The Jagged Frontier of AI
IN ONE SENTENCE
AI is brilliant in some areas and mediocre in others, and no one can predict where the boundary lies.
THE OBSERVATION
Ethan Mollick introduced the concept of the "jagged frontier" to describe a phenomenon every company using AI eventually encounters: AI models don't progress uniformly. The same model can outperform an expert in financial analysis while failing at a common-sense task an intern would ace. This irregularity isn't a temporary bug: it's the very nature of these systems.
The problem gets worse: this frontier constantly shifts. With every new model version, some weaknesses disappear while new ones appear. Companies that build entire processes around the limitations of a given model end up with obsolete systems as soon as the next update drops.
WHAT YOU NEED TO UNDERSTAND
Test task by task, not as a whole
The most common mistake is globally deciding that AI works or doesn't work for a department. The reality is that each individual task must be evaluated separately. An AI tool can excel at writing meeting summaries but fail at producing reliable sales forecasts; in the same department, for the same user.
Don't over-invest in workarounds
Mollick warns: if you invest heavily to compensate for AI's current weaknesses, you risk ending up with a legacy system built around a jagged frontier that no longer exists. The key is building flexible architectures that can evolve with the models, while accepting that some tasks remain out of reach for now.
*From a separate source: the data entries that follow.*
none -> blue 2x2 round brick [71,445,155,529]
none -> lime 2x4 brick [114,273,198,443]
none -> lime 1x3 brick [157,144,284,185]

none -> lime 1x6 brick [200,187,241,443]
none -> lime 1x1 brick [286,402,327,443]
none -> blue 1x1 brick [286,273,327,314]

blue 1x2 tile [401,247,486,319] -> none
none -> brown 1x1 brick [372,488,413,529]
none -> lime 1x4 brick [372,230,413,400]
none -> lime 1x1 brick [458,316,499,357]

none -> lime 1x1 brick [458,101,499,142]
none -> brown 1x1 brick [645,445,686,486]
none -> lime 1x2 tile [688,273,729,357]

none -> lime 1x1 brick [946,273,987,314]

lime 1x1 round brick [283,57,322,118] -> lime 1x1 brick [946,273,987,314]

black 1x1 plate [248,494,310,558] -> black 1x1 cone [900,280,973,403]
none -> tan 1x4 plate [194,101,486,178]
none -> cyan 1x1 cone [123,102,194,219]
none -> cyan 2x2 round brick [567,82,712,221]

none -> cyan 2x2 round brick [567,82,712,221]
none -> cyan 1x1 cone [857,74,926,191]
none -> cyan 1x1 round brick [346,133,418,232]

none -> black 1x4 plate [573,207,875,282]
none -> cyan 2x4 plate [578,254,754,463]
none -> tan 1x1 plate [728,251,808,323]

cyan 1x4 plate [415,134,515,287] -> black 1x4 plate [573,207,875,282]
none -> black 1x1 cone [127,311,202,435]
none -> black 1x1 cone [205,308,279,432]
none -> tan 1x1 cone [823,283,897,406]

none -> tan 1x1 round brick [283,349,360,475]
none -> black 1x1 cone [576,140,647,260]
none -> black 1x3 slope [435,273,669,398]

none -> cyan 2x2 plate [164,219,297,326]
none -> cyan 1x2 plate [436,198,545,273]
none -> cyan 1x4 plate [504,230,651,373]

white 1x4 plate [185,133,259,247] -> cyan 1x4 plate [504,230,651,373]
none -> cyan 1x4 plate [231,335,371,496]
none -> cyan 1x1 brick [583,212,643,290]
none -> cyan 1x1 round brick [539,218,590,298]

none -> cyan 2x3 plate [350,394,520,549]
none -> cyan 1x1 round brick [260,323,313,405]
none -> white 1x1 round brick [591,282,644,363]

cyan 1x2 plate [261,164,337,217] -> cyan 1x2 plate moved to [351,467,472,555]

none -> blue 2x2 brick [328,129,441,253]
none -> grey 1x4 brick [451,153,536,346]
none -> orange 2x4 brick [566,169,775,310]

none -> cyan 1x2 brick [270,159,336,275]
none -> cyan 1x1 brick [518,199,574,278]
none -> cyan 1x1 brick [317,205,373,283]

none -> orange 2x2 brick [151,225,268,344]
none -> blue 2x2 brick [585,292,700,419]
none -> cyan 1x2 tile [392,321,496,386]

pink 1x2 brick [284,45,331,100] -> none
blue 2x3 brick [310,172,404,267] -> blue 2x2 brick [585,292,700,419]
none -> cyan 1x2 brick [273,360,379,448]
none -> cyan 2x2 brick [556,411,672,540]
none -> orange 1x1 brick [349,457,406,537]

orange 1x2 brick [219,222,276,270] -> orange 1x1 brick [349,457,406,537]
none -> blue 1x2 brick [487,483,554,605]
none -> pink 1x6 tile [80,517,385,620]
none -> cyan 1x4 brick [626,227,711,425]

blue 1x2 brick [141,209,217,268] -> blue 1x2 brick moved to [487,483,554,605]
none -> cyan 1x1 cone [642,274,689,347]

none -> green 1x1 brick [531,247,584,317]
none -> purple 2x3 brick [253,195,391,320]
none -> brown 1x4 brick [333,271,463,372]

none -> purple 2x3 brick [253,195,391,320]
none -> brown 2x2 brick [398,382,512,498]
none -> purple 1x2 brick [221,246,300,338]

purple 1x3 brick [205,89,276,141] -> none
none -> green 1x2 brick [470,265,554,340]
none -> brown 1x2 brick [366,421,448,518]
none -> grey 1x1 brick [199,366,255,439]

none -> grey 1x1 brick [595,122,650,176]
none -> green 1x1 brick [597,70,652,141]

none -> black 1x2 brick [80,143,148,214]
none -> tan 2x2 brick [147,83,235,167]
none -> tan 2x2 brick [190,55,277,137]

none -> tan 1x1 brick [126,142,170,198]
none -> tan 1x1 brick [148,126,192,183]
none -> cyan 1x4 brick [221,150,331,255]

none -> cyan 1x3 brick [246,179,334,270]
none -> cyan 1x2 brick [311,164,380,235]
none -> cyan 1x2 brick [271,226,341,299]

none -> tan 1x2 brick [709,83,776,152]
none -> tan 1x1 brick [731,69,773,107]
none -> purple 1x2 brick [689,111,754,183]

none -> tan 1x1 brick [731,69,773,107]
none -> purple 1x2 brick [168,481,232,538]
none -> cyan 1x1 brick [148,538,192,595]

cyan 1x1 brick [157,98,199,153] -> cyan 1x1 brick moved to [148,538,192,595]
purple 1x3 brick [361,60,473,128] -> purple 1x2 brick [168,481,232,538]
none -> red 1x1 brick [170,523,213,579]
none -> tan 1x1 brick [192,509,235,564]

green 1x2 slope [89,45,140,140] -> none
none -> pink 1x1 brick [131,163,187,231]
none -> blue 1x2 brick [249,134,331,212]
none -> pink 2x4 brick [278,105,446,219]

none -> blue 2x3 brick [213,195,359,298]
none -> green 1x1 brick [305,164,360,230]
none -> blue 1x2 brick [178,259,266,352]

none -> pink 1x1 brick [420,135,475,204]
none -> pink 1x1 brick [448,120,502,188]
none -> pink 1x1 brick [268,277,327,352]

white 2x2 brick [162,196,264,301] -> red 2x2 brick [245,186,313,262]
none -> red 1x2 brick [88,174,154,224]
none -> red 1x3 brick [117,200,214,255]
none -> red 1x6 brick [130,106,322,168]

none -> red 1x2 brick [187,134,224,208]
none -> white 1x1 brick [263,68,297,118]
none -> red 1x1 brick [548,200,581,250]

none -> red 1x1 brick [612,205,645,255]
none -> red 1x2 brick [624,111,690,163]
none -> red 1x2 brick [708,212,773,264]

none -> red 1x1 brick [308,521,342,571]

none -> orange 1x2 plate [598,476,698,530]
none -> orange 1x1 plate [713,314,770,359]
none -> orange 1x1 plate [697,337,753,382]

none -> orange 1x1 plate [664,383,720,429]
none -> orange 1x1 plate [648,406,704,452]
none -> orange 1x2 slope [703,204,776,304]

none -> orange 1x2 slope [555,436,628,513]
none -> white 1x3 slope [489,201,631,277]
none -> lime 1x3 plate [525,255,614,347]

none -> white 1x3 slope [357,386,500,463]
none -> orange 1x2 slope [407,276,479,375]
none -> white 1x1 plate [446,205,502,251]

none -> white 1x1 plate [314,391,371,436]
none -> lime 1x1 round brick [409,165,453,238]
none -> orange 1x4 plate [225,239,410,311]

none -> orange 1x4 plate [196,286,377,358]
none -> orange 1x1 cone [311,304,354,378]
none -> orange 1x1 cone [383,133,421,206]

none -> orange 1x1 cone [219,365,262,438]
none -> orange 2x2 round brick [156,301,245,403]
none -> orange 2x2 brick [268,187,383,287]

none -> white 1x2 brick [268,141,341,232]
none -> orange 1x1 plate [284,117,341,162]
The self-driving car analogy
Mollick compares the situation to self-driving cars: systems that are superhuman in some situations but stumble in others. Deployment took years not because the technology was bad, but because this irregularity made trust difficult to calibrate.
WHAT THIS CHANGES FOR YOU
- Implement task-by-task evaluations rather than department-wide: create your own Turing test for each critical process
- Build your AI workflows modularly so you can swap components as models evolve
- Accept the dual bet: fix current weaknesses while betting that many will disappear with future versions
- Train your domain experts to identify where AI excels and where it fails in their field
AI's jagged frontier is not an obstacle to work around: it's a reality to integrate into your strategy. The companies that succeed will be those that systematically test, build flexibly, and accept that the map of AI capabilities is constantly being redrawn. Source: Ethan Mollick, Strange Loop Podcast (Sana Labs), June 2025.